Et cela va bien au-delà du recyclage pratiqué jusqu’alors. Avec le Cradle to Cradle, autrement dit “Berceau à Berceau”, tout est propre dans le processus de création et tout est recyclable à l’infini. Pourquoi Berceau à Berceau ? Car tout doit revenir d’où il vient. Souvenez-vous de vos cours de Physique-Chimie : “Rien ne se perd, rien ne se crée, tout se transforme”, Lavoisier. Le maître mot donc, l’“éco-efficacité” qui n’opposerait plus croissance économique et écologie.

Une autre vision de l’économie

Ainsi, le processus de production n’est plus linéaire mais bien circulaire. “Nous partons du principe que les déchets, quels qu’ils soient, constituent de la nourriture, waste = food”, explique Ignasi Cubiña, directeur et cofondateur de Eco Intelligent Growth, une entreprise qui promeut l’écologie industrielle à travers le procédé du Cradle to Cradle en Espagne.
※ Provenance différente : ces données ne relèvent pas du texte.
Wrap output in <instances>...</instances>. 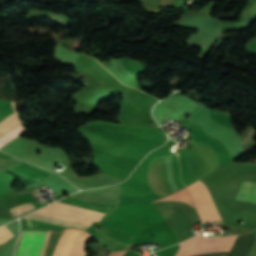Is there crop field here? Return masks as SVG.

Ce principe change totalement la vision de l’économie. En effet, le capitalisme gère la rareté, mieux dit, il crée artificiellement de la rareté pour générer du profit. Or, le Cradle to Cradle gère l’abondance. Pour autant, le Cradle to Cradle ne milite en aucun cas pour la décroissance : il ne s’agit pas de réduire la consommation, mais plutôt les processus industriels de production. Un des objectifs : éviter l’extraction des minéraux. En somme, il s’agit d’un système redessiné pour devenir entièrement renouvelable.

Promouvoir l’abondance

Ainsi, selon Ignasi Cubiña, il faut promouvoir l’abondance de la matière vivante et non-vivante, et non pas l’accumulation de la richesse monétaire, pour un monde plus juste. Tout repose sur la circulation de l’énergie. “C’est la seule chose qui ne soit pas limitée !”, s’enthousiasme Ignasi, et de poursuivre : “Nous voulons concevoir un monde pour 9 milliards de personnes. Lorsque nous affirmons que nous nous inspirons de la nature, c’est que nous partons du principe que dans la nature il n’existe pas le concept de déchet ni de pollution”, insiste-t-il.

En effet, dans la nature, les espèces animales et végétales cohabitent et s’enrichissent mutuellement : les déchets des uns deviennent la nourriture des autres. La question est d’appliquer ce système à l’économie… Or, celle-ci se définit par l’organisation politique de la production et de l’échange des richesses sociales. Les solutions existent bel et bien, tout repose donc sur une volonté politique et une détermination individuelle de changer les choses.